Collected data
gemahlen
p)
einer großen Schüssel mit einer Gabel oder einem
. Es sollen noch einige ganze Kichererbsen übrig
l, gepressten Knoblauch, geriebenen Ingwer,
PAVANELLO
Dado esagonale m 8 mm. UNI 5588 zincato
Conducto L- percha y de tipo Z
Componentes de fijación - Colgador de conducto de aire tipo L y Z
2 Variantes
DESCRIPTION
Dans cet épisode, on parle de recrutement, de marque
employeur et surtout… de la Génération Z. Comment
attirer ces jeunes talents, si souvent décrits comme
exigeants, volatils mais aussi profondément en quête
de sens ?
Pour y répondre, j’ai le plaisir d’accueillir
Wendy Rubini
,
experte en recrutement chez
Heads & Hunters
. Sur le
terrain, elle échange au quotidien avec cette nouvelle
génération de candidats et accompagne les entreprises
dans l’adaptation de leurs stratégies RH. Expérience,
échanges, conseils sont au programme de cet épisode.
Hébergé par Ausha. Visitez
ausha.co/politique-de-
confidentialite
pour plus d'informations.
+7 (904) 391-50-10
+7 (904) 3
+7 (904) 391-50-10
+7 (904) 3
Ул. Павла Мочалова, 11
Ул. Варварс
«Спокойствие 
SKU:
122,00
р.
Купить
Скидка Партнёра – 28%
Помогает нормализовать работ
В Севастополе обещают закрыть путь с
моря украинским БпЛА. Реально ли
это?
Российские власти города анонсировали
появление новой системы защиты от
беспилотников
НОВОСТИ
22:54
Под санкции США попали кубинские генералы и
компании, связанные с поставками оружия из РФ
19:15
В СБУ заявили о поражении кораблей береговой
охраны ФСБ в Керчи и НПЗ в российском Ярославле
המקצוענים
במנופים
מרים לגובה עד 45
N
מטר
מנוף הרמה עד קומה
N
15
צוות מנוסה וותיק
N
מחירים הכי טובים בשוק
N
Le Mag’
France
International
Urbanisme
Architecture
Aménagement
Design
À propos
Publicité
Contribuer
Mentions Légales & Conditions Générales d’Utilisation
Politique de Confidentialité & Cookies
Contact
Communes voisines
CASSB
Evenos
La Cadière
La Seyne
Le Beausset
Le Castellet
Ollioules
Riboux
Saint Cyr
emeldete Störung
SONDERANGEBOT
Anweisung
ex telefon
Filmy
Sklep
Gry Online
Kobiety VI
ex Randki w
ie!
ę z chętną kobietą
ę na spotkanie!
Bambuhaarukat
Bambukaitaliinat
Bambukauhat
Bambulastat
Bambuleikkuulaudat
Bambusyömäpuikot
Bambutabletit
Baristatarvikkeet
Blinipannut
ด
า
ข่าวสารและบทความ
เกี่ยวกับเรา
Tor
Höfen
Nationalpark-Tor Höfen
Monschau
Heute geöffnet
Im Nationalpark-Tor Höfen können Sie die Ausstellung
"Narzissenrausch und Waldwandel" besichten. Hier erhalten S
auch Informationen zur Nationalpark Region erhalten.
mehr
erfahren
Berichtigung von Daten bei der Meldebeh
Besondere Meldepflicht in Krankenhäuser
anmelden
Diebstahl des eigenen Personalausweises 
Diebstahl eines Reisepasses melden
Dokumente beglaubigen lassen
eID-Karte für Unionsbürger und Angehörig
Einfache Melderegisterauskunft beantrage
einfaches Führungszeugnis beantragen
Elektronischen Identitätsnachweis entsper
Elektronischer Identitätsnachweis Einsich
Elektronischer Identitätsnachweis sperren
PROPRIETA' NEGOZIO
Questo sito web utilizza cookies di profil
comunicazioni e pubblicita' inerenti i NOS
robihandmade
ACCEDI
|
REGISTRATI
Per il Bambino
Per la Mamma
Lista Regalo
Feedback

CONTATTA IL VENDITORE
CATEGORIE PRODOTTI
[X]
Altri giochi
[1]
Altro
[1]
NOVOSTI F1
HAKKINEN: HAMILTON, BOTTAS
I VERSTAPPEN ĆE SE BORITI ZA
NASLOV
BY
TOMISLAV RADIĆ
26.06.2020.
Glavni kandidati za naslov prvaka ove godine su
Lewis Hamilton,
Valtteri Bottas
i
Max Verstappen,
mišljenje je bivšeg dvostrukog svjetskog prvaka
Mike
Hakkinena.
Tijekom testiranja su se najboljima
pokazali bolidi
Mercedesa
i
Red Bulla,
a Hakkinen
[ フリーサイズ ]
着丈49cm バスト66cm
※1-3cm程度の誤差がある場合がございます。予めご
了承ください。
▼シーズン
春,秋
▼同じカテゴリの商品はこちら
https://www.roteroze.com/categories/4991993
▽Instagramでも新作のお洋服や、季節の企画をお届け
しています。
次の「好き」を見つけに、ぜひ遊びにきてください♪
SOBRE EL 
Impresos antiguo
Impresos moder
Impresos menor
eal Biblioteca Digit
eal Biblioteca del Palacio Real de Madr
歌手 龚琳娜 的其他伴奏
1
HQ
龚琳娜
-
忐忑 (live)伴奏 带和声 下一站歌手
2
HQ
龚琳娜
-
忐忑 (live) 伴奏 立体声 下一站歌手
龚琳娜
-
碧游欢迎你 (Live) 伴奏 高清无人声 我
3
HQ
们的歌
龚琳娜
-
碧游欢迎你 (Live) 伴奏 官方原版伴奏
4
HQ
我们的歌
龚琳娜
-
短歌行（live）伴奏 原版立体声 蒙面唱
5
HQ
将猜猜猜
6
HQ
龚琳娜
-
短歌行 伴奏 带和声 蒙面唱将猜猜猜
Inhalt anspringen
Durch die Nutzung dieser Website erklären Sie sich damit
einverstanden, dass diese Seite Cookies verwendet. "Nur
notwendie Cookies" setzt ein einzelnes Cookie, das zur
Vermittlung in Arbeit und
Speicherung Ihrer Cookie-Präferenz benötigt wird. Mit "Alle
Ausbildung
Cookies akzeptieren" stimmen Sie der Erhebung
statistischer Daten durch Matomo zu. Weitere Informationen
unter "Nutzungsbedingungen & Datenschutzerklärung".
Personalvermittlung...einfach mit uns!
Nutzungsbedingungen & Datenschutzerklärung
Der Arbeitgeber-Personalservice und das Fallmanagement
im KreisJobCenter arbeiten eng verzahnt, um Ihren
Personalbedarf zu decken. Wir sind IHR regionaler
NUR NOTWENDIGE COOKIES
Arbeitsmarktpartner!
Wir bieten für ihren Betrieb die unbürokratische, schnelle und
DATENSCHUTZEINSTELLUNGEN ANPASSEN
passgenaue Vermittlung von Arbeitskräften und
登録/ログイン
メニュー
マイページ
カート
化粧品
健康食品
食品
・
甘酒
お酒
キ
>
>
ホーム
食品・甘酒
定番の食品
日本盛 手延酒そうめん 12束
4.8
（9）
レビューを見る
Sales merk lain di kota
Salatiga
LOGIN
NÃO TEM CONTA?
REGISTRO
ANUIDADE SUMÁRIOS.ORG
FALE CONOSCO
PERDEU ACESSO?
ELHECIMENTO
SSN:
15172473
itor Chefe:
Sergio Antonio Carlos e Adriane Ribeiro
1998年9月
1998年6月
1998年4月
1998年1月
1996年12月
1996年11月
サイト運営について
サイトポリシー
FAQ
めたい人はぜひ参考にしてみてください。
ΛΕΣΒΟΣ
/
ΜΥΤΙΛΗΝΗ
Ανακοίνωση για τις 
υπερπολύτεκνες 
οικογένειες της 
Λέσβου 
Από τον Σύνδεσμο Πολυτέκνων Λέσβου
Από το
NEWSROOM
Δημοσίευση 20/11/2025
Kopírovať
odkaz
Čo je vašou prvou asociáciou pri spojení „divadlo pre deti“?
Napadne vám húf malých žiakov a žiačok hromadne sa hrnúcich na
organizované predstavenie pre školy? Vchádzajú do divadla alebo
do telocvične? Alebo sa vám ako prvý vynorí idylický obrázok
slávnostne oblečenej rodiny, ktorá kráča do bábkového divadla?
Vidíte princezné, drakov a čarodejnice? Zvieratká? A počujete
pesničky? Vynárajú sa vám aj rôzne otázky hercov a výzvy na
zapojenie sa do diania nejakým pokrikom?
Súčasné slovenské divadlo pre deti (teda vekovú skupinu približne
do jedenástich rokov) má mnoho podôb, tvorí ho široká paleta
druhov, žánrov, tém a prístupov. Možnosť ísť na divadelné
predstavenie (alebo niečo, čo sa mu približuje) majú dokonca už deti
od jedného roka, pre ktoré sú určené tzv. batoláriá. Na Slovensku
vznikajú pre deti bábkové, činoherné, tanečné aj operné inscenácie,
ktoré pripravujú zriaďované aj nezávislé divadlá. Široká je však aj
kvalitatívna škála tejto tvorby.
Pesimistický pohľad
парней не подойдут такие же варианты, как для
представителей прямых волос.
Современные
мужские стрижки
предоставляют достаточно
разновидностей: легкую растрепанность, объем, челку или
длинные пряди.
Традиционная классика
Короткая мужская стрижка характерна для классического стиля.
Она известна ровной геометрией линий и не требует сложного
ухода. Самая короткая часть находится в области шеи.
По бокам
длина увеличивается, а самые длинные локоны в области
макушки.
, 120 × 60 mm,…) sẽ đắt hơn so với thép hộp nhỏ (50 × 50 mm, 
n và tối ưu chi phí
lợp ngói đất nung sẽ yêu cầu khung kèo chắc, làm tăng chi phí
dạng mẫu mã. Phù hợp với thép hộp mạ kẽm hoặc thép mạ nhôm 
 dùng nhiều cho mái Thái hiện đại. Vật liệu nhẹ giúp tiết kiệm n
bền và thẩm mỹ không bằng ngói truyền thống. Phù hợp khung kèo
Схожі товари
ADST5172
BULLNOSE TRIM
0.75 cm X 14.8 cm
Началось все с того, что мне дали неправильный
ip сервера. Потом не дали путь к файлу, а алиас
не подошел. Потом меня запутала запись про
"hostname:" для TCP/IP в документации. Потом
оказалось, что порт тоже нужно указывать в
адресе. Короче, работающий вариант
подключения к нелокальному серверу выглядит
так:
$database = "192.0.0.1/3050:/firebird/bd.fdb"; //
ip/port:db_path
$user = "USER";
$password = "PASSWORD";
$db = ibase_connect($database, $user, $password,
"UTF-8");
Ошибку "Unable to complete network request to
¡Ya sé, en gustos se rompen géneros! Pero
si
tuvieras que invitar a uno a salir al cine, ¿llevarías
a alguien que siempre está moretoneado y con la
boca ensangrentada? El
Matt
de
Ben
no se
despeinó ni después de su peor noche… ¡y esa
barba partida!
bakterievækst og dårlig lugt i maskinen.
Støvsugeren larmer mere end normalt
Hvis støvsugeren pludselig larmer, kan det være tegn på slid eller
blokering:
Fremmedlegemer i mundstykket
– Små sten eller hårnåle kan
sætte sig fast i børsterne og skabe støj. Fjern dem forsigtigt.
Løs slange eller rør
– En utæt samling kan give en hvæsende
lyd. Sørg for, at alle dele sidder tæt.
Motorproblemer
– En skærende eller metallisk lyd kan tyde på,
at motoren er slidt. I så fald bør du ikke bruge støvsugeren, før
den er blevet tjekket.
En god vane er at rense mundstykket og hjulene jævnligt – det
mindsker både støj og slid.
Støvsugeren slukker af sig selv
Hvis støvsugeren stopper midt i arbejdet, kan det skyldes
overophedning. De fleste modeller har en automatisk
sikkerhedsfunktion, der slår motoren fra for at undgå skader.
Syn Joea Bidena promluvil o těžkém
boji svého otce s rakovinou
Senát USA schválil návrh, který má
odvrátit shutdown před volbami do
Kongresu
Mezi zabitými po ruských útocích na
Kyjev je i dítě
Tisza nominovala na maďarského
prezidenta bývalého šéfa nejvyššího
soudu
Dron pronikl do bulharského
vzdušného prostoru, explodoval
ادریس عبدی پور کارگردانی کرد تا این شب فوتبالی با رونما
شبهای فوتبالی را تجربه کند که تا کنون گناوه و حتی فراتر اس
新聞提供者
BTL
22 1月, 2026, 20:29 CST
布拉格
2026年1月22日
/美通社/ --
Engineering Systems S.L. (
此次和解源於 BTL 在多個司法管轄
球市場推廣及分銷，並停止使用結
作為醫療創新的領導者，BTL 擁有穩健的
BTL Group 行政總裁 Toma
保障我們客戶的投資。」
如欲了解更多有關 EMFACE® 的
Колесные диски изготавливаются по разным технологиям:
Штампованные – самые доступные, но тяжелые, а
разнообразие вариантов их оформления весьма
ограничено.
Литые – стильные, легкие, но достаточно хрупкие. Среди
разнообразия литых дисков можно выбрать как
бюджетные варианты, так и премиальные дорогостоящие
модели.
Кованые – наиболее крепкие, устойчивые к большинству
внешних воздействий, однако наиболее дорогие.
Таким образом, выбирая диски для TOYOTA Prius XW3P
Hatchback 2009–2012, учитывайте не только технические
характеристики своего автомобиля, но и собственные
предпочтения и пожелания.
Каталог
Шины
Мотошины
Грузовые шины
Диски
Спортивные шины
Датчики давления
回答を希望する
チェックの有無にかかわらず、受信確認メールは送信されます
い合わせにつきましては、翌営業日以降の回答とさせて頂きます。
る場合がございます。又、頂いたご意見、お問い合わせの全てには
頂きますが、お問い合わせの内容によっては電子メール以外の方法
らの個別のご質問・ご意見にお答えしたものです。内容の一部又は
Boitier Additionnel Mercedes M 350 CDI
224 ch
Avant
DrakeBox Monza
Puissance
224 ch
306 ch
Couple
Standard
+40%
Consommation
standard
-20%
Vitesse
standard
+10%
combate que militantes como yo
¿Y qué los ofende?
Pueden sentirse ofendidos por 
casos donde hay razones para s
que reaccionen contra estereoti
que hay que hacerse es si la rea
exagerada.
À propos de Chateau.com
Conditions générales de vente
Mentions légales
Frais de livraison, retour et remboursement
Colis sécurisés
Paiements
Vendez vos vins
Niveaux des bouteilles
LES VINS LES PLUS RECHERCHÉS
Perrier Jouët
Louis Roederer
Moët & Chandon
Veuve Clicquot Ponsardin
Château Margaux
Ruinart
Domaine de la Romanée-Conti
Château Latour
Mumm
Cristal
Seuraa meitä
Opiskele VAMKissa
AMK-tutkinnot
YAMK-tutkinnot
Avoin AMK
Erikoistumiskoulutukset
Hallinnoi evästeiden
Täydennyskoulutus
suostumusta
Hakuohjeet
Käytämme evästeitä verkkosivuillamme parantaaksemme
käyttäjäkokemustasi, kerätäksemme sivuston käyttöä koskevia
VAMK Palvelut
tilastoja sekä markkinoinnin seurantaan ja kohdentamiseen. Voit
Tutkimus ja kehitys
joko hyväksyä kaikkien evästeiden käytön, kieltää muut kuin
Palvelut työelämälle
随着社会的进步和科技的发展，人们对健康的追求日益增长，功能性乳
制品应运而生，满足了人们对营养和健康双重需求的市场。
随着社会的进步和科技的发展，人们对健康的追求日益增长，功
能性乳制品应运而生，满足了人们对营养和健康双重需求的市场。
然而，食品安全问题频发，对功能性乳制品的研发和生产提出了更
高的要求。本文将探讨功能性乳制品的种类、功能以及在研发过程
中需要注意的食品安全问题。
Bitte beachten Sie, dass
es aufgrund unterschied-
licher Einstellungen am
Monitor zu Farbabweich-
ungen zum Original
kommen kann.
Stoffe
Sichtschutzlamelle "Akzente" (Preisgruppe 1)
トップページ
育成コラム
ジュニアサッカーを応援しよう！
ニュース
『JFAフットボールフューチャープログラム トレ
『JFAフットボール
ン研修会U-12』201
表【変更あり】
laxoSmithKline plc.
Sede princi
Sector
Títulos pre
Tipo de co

● **Work to complete**
Among the entries, find each line that includes the string "Impresos" and copy it.

● **Solved problem**
Impresos antiguo
Impresos moder
Impresos menor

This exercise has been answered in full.